J. H.: Ja, diese Idee ist schlussendlich sehr destruktiv. Sie ist unmöglich und auch nicht wünschenswert. Denn wir wollen eine Gesellschaft schaffen, in der wir tun können, was uns gefällt, was wir wollen, was für uns einen Sinn ergibt, kurzum eine heterogene Gesellschaft. Die Konzeption der Risse setzt voraus, dass wir keine andere Wahl haben als von dem Besonderen auszugehen. Wir sind hier, jede und jeder an seinem Ort, und von da aus müssen wir uns bewegen. Ihr könntet mir sagen, »Nein, wir brauchen die Einheit der Linken. Wir müssen von einem Zentrum ausgehen, die Totalität denken, von einem nationalen, globalen Programm ausgehend«, oder von wo aus auch immer. Zuerst einmal scheint mir das nicht realistisch zu sein. Zweitens öffnet das der Bürokratisierung der Bewegung die Tür und drittens schließt es die Unterdrückung vieler realer, überall vorhandener, Bewegungen ein. Ich glaube das genaue Gegenteil trifft zu: anstatt uns von der Totalität her zu denken, müssen wir von unserer Besonderheit ausgehen und unser Zusammenfließen sicherstellen. Es geht nicht um einen Zusammenschluss in der Form, dass eine politische Linie sich durchsetzte.

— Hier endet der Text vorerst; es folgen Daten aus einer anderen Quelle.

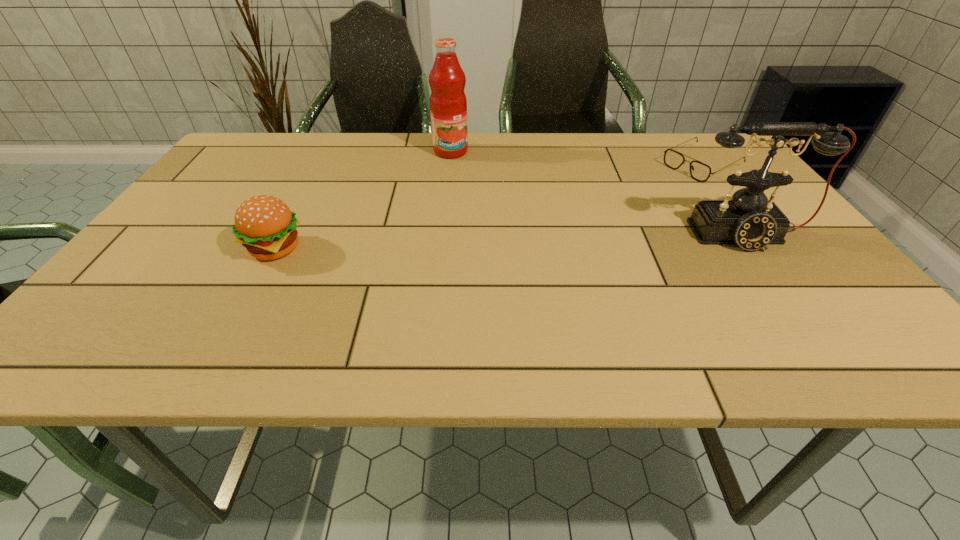
The image size is (960, 540). In order to click on free space on the desktop that is between the hamburger and the telephone and is positioned on the front label of the third object from right to left in this screenshot , I will do `click(531, 241)`.

Identify the location of vacant space on the desktop that is between the third tallest object and the third shortest object and is positioned on the front-facing side of the shortest object. coord(550,241).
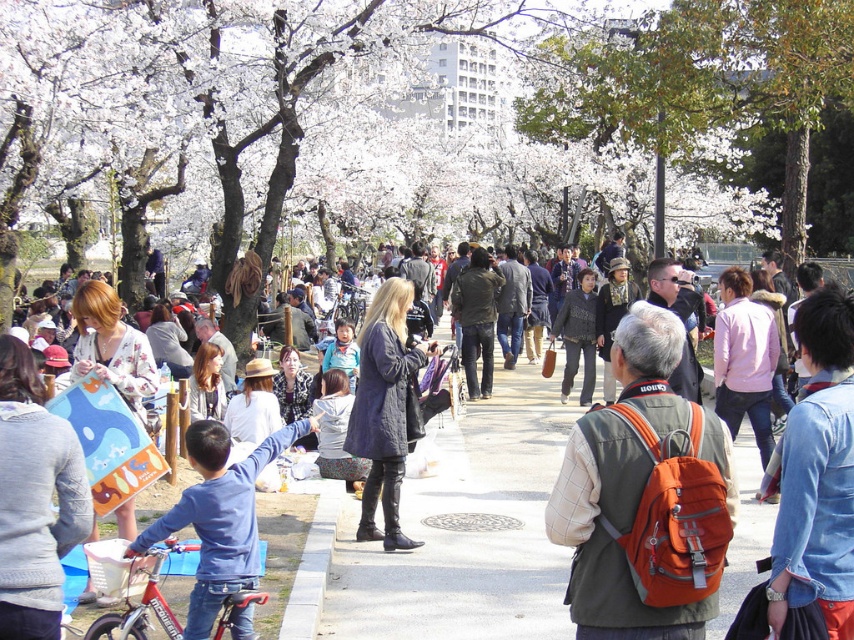
Question: Which point is farther to the camera?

C. A.: Du schreibst, dass revolutionäres Denken und Praxis notwendigerweise antifetischistisch sein müssen. Kannst du das genauer ausführen? Wie sähe eine revolutionäre Praxis aus, bei der dies im Zentrum steht?

J. H.: Der Kapitalismus ist ein System, das von niemandem kontrolliert wird. Weder durch die Kapitalisten, noch durch die Regierungen. Es ist ein System gesellschaftlicher Verhältnisse, in dem die Dinge herrschen. Das Geld, das Kapital, die verdinglichten Kräfte. Also ist die Revolution ein Prozess, der erstens notwendigerweise erfordert, das Gesellschaftliche als unser verdinglichtes oder fetischisiertes Erschaffen zu verstehen und in dem zweitens Formen der Bestimmung dieses Gesellschaftlichen entwickelt werden müssen. In diesem Sinne denke ich, dass die marxistische Kritik ein Versuch ist, diese Verhältnisse zu entfetischisieren und die menschliche Kreativität ins Zentrum des gesellschaftlichen Universums zu stellen.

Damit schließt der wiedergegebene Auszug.